La bibliothèque des rêves secrets
de Michiko Aoyama

critiqué par Jfp, le 24 septembre 2022
(La Selle en Hermoy (Loiret) - 76 ans)


La note:  étoiles
lire et rêver
Qui n’a jamais rêvé d’une bibliothèque où on ne se contente pas de vous permettre d’emprunter des livres, voire de vous conseiller dans vos lectures, mais où la bibliothécaire ajoute un livre correspondant à vos rêves les plus secrets, assorti d’un petit cadeau fait maison ? Avouez que ça fait envie ! Car une bibliothèque publique, c’est parfois un peu tristounet, et les bibliothécaires plus à l’aise avec Excel qu’avec des visiteurs en quête de lectures nouvelles, un peu déboussolés par toutes ces étagères. Fort heureusement, il y a de nombreuses exceptions, et la bibliothèque dont il est question dans ce merveilleux petit roman en fait partie. Sa bibliothécaire en chef a des pouvoirs hors du commun, qui vont révolutionner la vie de quelques personnages un peu paumés, mal à l’aise dans leur travail, leur quotidien, leurs amours. Par hasard ou sur le conseil d’un(e) ami(e), entrer dans ce lieu magique va leur ouvrir des perspectives nouvelles, les rendre, sinon heureux, du moins capables de mieux se connaître et révéler leurs capacités les plus cachées. Bibliothécaire ou thérapeute ? Sayuri Komachi, cette ancienne infirmière au physique impressionnant, sait en tout cas utiliser le livre pour faire le bien autour d’elle, et c’est passionnant. Un premier roman d’un extrême raffinement, qui fait du bien comme on s’en doute, et dont on regrette d’avoir déjà terminé la lecture. Michiko Aoyama, une auteure à suivre, absolument…
Un doux conte philosophique 8 étoiles

Cela peut apparaître comme une série de nouvelles présentant un point commun : la visite à une bibliothèque de quartier.
Au fil de la lecture, on reconnaît par ci, par là, des indices communs puis on se rencontre que ces profils de vie, a priori différents, ont tous quelque chose en commun.
Après avoir évolué doucement de la nouvelle vers le roman s'effectue un passage vers un récit à mi chemin en l'initiatique et le philosophique.
L'écriture fluide permet une lecture aisée, laissant le lecteur se concentrer sur le fond plutôt que sur la forme. Sans réellement s'attacher aux personnages, on ne peut rester indifférents à leur égard, ce qui est somme toute secondaire, mais ,inévitablement, s'établit un parallèle ou une connexion avec notre propre vie.

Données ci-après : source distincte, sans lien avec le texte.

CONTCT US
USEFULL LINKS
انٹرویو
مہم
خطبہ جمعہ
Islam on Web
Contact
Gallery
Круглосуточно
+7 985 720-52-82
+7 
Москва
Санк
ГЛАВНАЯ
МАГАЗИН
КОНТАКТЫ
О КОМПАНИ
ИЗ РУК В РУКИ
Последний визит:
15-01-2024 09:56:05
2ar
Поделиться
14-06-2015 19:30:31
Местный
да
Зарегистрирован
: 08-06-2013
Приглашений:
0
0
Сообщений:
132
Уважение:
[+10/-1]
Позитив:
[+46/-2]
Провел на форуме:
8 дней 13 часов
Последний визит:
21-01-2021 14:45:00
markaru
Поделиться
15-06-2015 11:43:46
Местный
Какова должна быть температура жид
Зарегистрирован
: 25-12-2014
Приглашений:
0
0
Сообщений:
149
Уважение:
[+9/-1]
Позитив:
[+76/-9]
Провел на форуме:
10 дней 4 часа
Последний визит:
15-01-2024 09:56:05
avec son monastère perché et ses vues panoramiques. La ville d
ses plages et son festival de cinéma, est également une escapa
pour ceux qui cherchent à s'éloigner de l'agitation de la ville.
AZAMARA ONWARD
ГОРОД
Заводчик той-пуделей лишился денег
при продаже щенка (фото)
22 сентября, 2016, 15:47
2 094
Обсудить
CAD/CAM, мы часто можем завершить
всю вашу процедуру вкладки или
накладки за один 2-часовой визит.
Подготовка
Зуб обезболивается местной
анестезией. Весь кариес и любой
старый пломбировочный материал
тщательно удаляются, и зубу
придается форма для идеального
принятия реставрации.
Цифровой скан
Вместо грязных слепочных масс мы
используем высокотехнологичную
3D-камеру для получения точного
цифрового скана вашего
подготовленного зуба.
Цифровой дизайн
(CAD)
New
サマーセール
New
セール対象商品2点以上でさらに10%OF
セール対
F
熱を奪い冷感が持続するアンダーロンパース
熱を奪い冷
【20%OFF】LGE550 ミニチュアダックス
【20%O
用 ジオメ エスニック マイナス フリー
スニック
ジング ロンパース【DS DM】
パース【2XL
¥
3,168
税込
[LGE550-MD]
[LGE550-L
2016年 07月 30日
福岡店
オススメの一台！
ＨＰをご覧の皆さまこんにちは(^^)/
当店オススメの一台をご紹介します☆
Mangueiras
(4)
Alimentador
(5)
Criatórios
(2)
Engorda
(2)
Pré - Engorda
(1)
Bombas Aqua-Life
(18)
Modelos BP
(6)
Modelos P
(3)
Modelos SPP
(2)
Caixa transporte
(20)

Ceci est assez rare dans la littérature japonaise pour le mentionner, on perçoit une forme d'optimisme dans cet ouvrage, une confiance dans l'être humain, un intérêt pour le développement de la personnalité.

Un livre que j'ai lu paisiblement, sans passion mais sans ennui. Je l'ai finalement surtout apprécié après qu'il ait eu le temps d'infuser en moi pour en tirer cette philosophie de la vie que cette bibliothécaire cherche à faire connaître à ceux qui s'adressent à elle.

Roman intéressant, dont on sort plus riche, une fois la dernière page tournée.